Health coaches and exercise professionals can turn to the latest guidelines—the 2018 Physical Activity Guidelines for Americans and the 2020-2025 Dietary Guidelines for Americans—as a way to explain this shift in thinking. Taken together, these documents encourage people to make healthy choices one day at a time and one meal at a time—to move more, sit less and make every bite count. By coupling this guidance with a behavior-change plan, clear expectations for success and personally meaningful goals, you can help clients shift their thinking from “calories in vs. calories out” to the quality of the calories they consume and their total movement time for the day.
When it comes to “ideal weight,” we should be defining that differently, as well.
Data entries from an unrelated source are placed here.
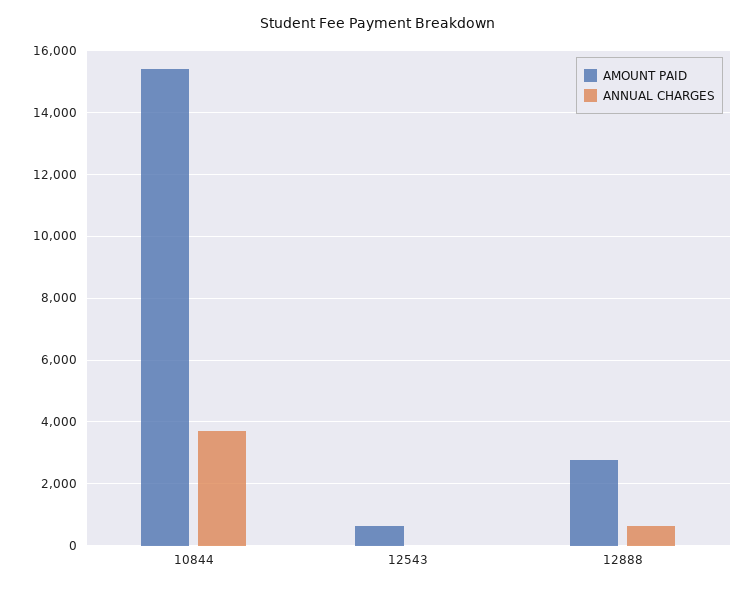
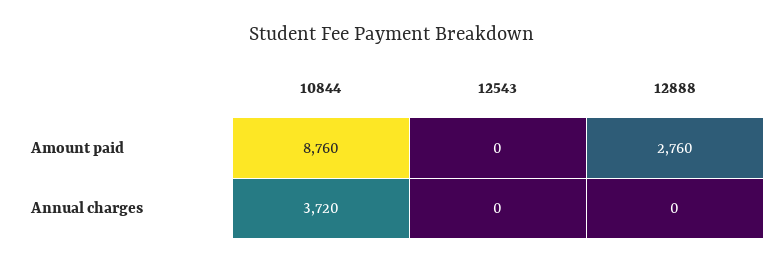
AMOUNT PAID, 10844: 15400 -> 8760
AMOUNT PAID, 12543: 600 -> 0
ANNUAL CHARGES, 12888: 600 -> 0

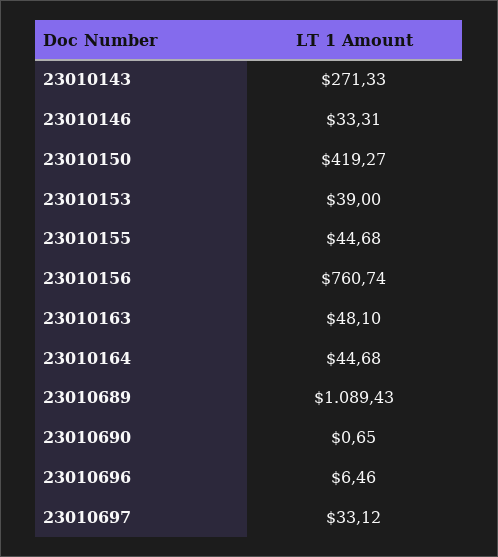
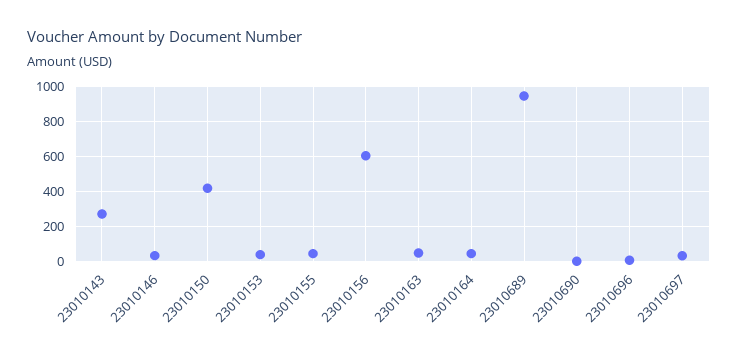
23010156: 760.74 -> 600
23010689: 1089.43 -> 950

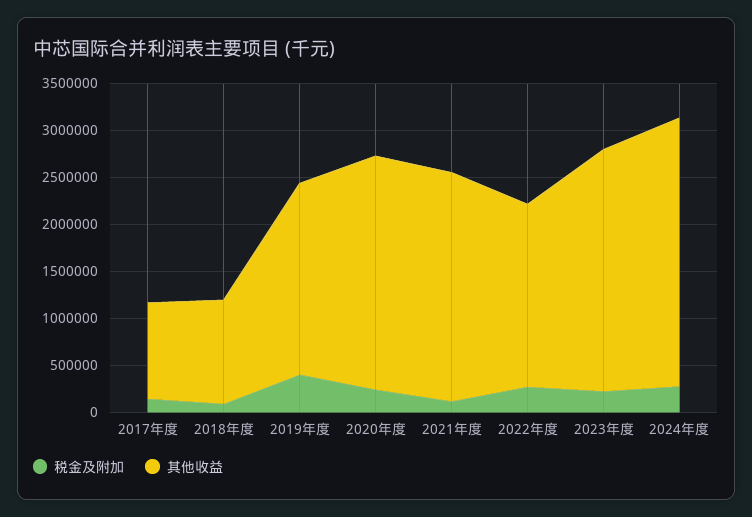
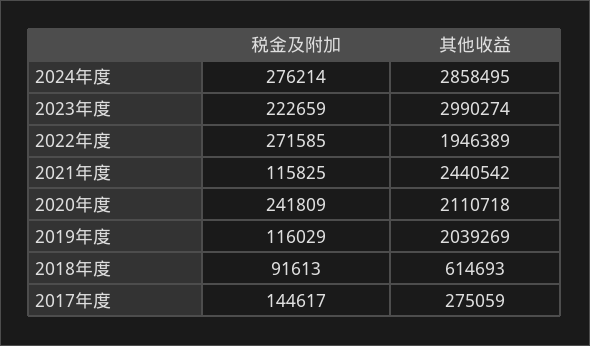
其他收益, 2017年度: 1000000 -> 275059
其他收益, 2018年度: 1100000 -> 614693
税金及附加, 2019年度: 400000 -> 116029
其他收益, 2020年度: 2500000 -> 2110718
其他收益, 2023年度: 2600000 -> 2990274

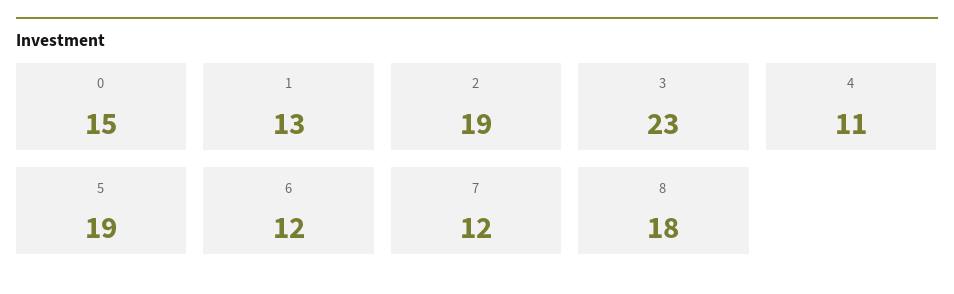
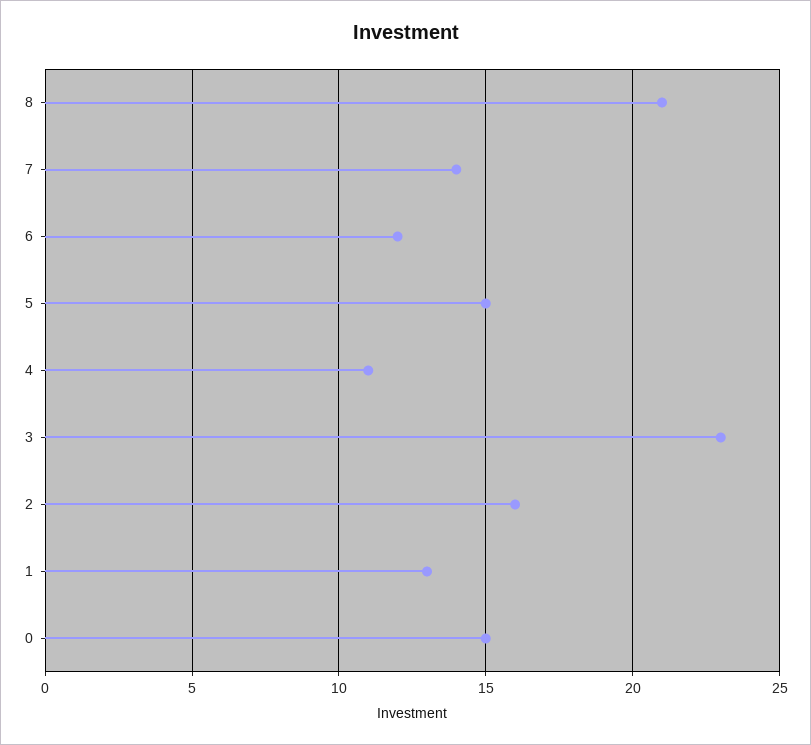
2: 19 -> 16
5: 19 -> 15
7: 12 -> 14
8: 18 -> 21

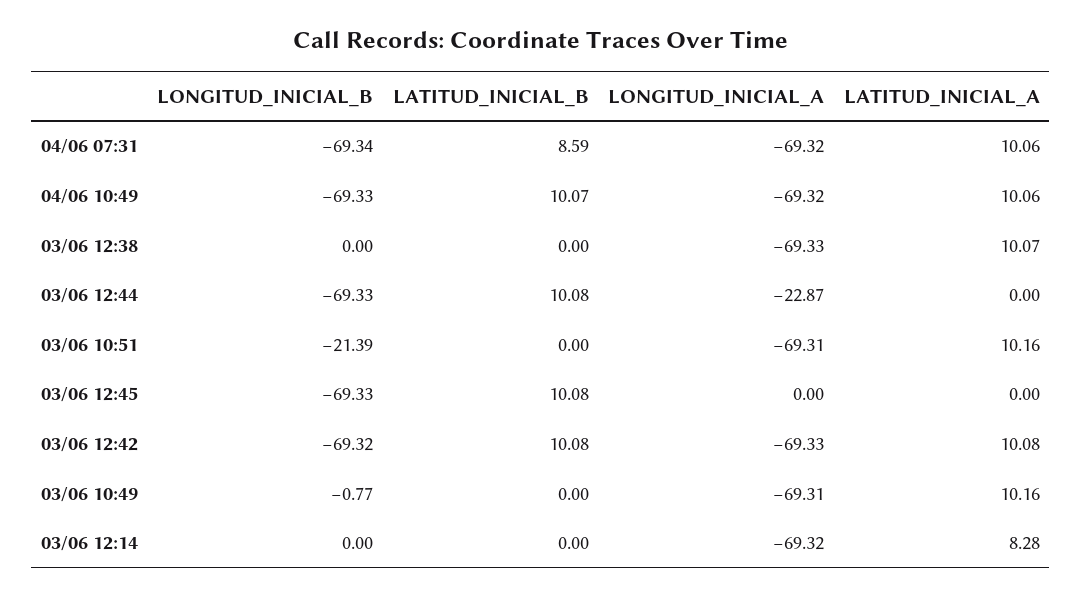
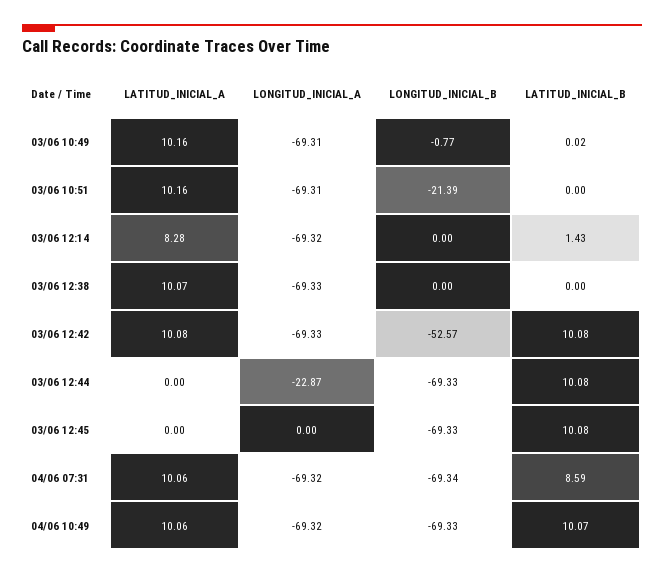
LONGITUD_INICIAL_B, 03/06 12:42: -69.32 -> -52.57
LATITUD_INICIAL_B, 03/06 10:49: 0 -> 0.02
LATITUD_INICIAL_B, 03/06 12:14: 0 -> 1.43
Dr. Bryant explains that a person’s ideal weight is the weight at which they can do what they want to do from a physical activity and movement standpoint (meaning that they’re not limited by their body composition), a weight at which they don’t have any health risks associated with their body composition, and a weight that they are able to maintain without doing things that are “unnatural” for them or that are too extreme.
“If a person can check those three boxes, Dr. Bryant says, “then they are probably close to their true or ideal weight.”
Have your clients ask themselves these questions to determine if they are close to their true or ideal weight:
- Can I do what I want from a physical activity and movement standpoint?
- Am I at a weight and body composition that does not increase my health risk?
- Can I maintain my weight without doing things that feel “unnatural” or too extreme?
Every client’s journey is personal to them, which is why taking a coaching approach is so vital. This approach allows for a truly personalized experience, which may or may not involve calorie counting. Help clients reframe their thoughts about their weight, nutrition and exercise, and empower them to set long-term objectives that match their values and lifestyles. The goal is to allow clients to avoid getting so caught up in the numbers that they lose sight of what’s truly important—achieving a level of health, fitness and overall wellness that allows them to enjoy their chosen lifestyle.